Olivier ne revanche se voue à l'hédonisme, mais lui aussi, dans un autre registre rate tout, jusqu'à sa mort. Pourtant, tout oppose ces deux amis puisque Julie, sa deuxième cousine, est amoureuse de lui mais il ne l'aime pas. L'amitié qui lie les deux hommes fait d'Olivier le témoin privilégié des tourments de Dominique qu'il tente d'apaiser, mais en vain. Seul Augustin, le précepteur de Dominique, semble se tirer d'affaire et vit un amour heureux.

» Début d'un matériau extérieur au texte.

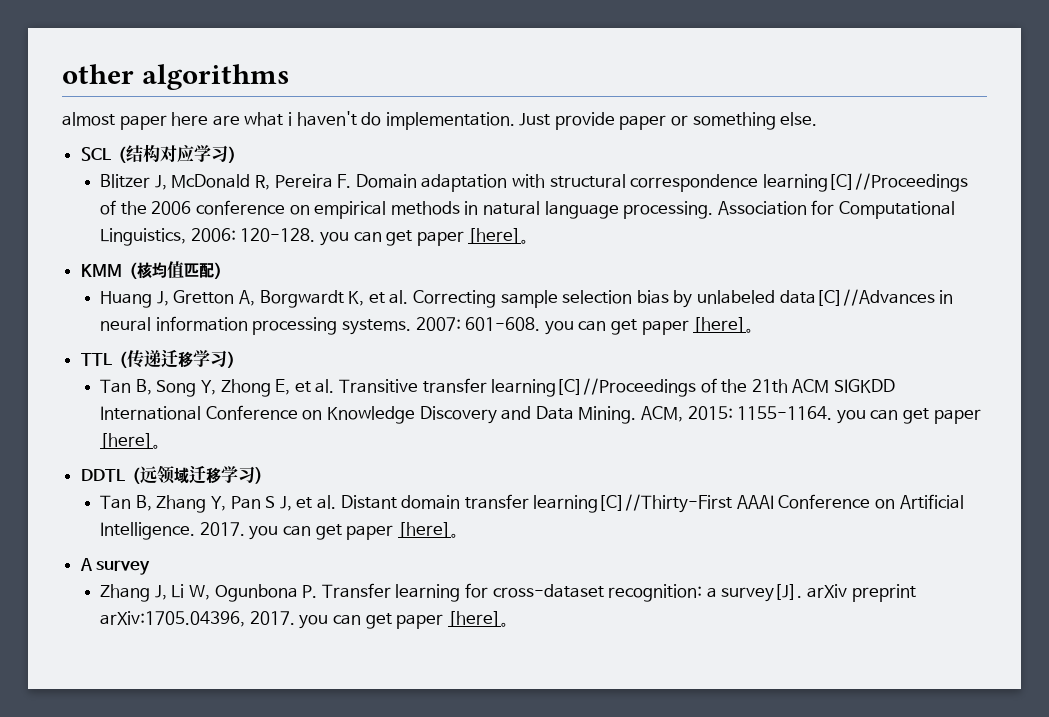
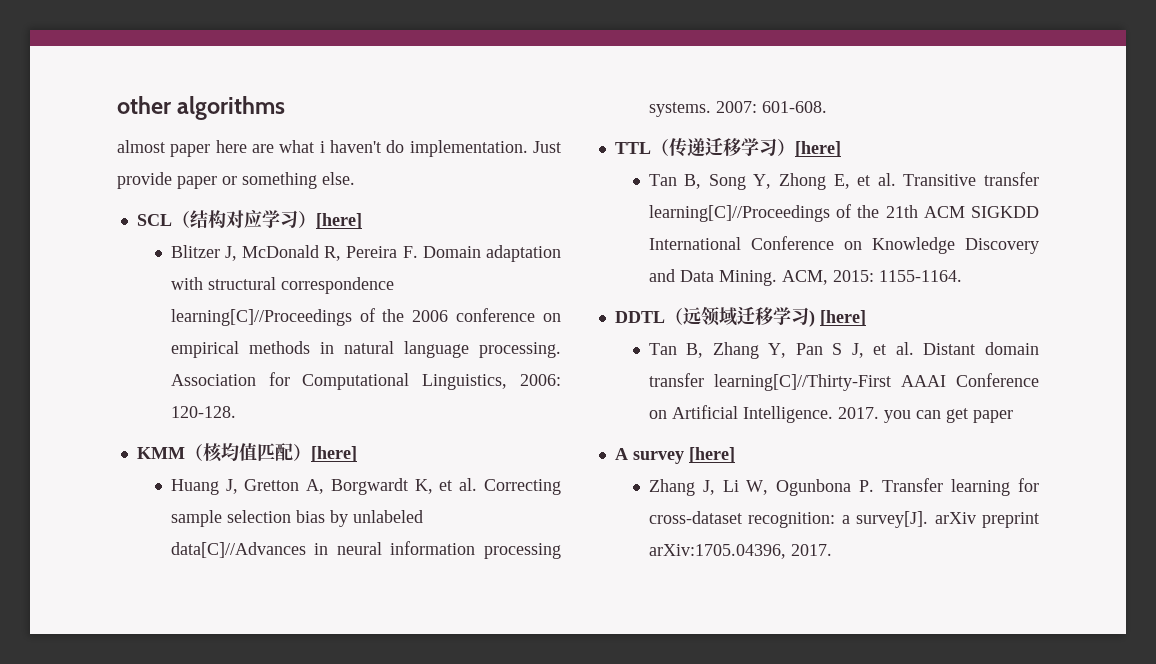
(243, 154) none -> [315,213,362,229] [here]
[320,228,530,246] you can get paper [here]。 -> (236, 412) none
(229, 270) none -> [310,446,357,462] [here]
[544,317,755,335] you can get paper [here]。 -> (827, 107) none
(242, 359) none -> [794,141,841,157] [here]
[836,408,981,424] [100,433,162,449] you can get paper [here]。 -> (962, 276) none
(263, 475) none -> [819,310,866,326] [here]
[397,522,459,538] [here]。 -> (1013, 416) none
(151, 567) none -> [688,447,735,463] [here]
[299,611,509,629] you can get paper [here]。 -> (832, 550) none

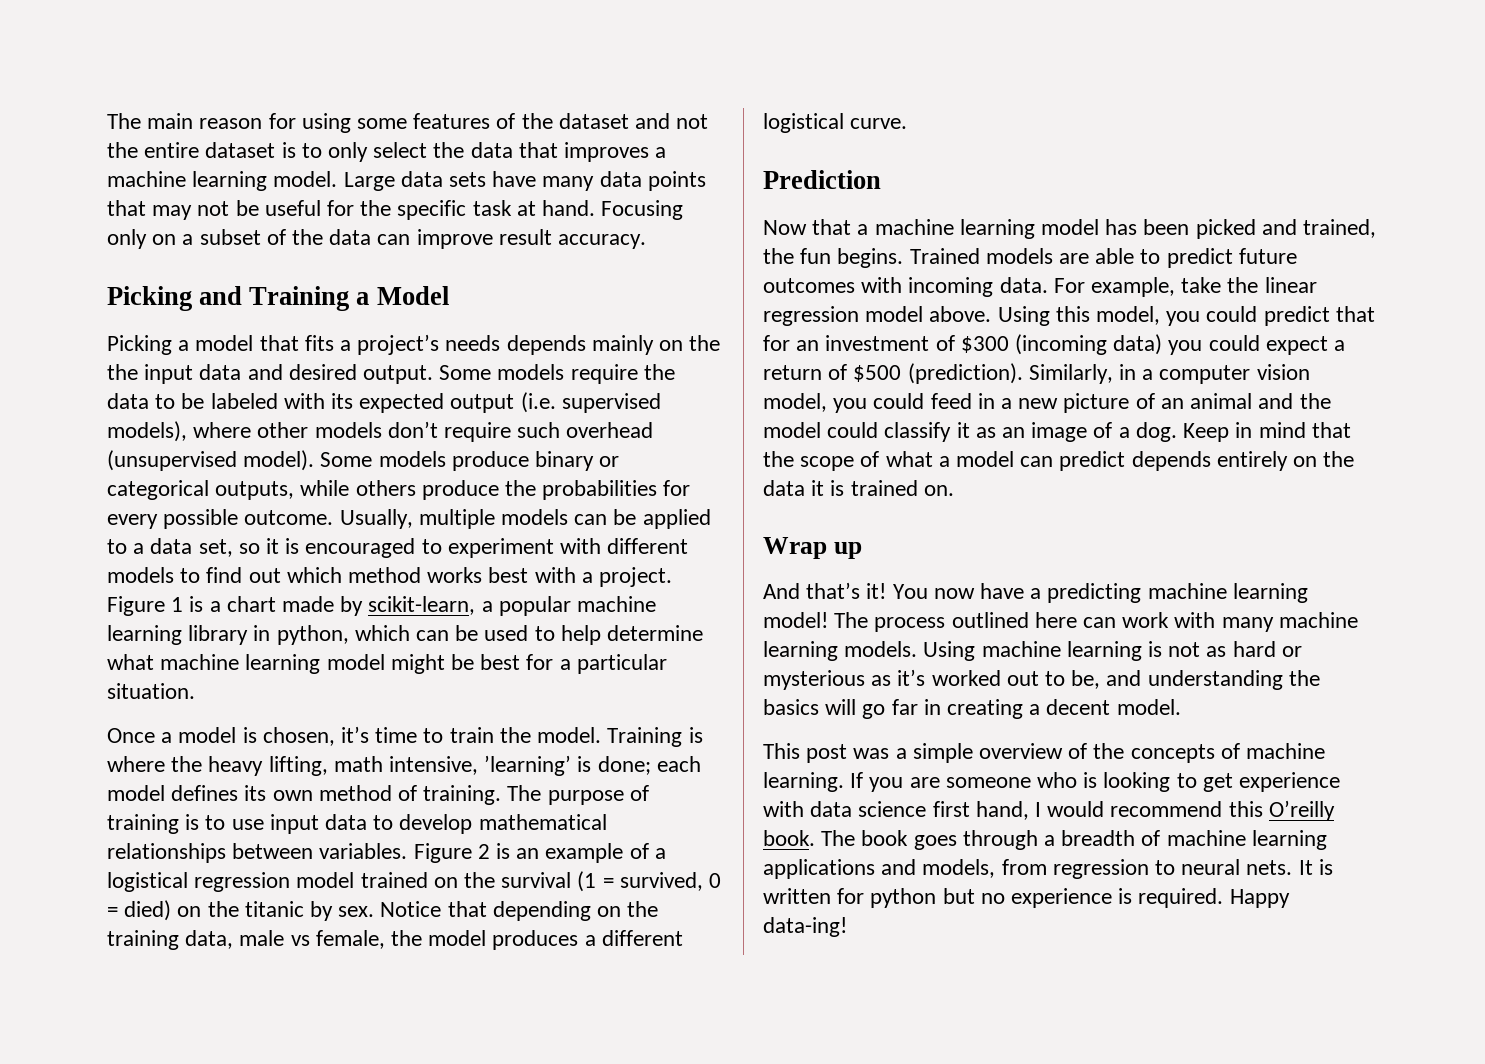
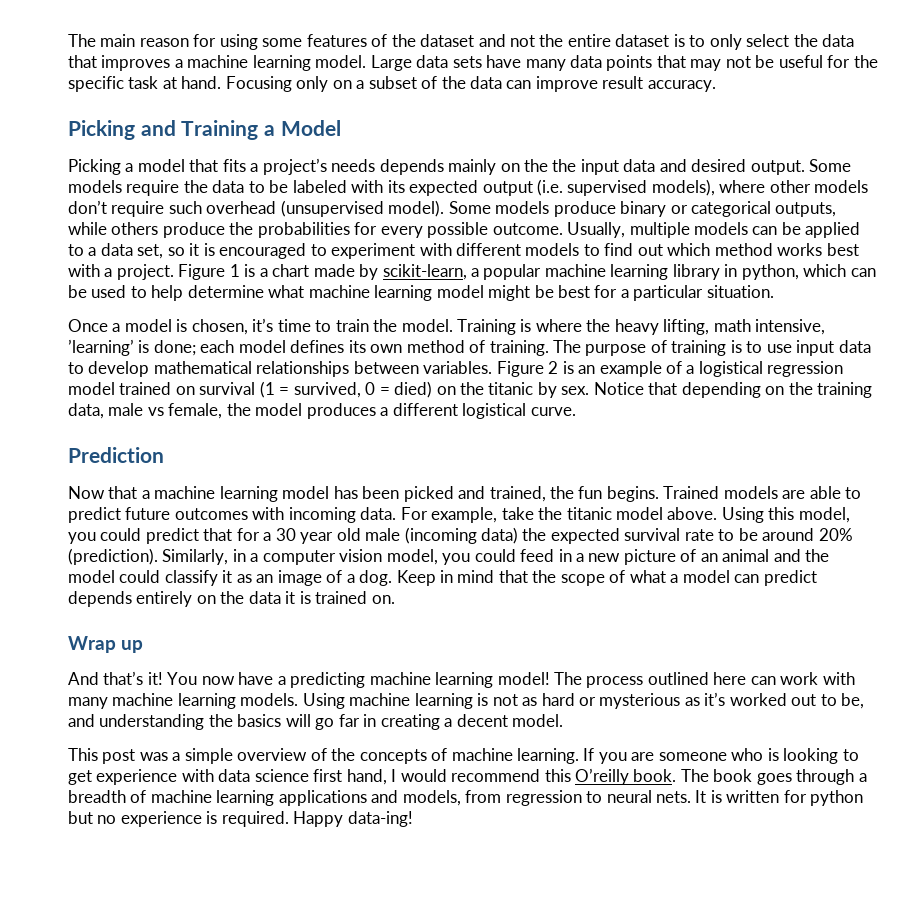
[464,872,496,888] the -> (195, 390) none
[1264,277,1317,293] [763,306,859,326] linear regression -> [566,507,612,520] titanic
[796,334,1346,355] [763,364,902,382] an investment of $300 (incoming data) you could expect a return of $500 -> [263,527,853,544] a 30 year old male (incoming data) the expected survival rate to be around 20%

George Sand à qui ce texte est dédié ne s'est pas trompée sur le talent de son auteur, non plus d'ailleurs que Sainte-Beuve qui salua lui aussi ce créateur polyvalent.

Eugène Fromentin est un écrivain injustement oublié à qui le Rochelais ont consacré un monument, une rue et un lycée de leur si belle ville mais qui, malheureusement n'est plus guère lu aujourd'hui [Je remarque que certaines éditions de ce roman sont illustrées de délicates aquarelles de Louis Suire ou d'eaux-fortes colorées de Henri Jourdain]. Au risque de paraître ringard et amoureux des choses surannées et dépassées à notre époque, je dis que j'ai aimé ce livre non seulement pour la pertinente analyse des sentiments, pour la peinture précise du caractère de chaque personnage, pour la description des lieux dignes du peinte qu'il était. Je note cependant que, malgré les temps qui changent, les choses qui évoluent, comme on dit, nous portons tous en nous une part de désillusions, des regrets, des remords, des illusions définitivement perdues ... Ce roman en est illustration, ce qui fait de lui une œuvre authentique, même si la manière d'exprimer les choses a un peu changé.

Ce qui m'a fait aimer ce roman c'est peut-être avant tout parce qu'il est bien écrit. C'est toujours un plaisir pour moi de lire un texte d'un serviteur si attentif de notre belle langue française.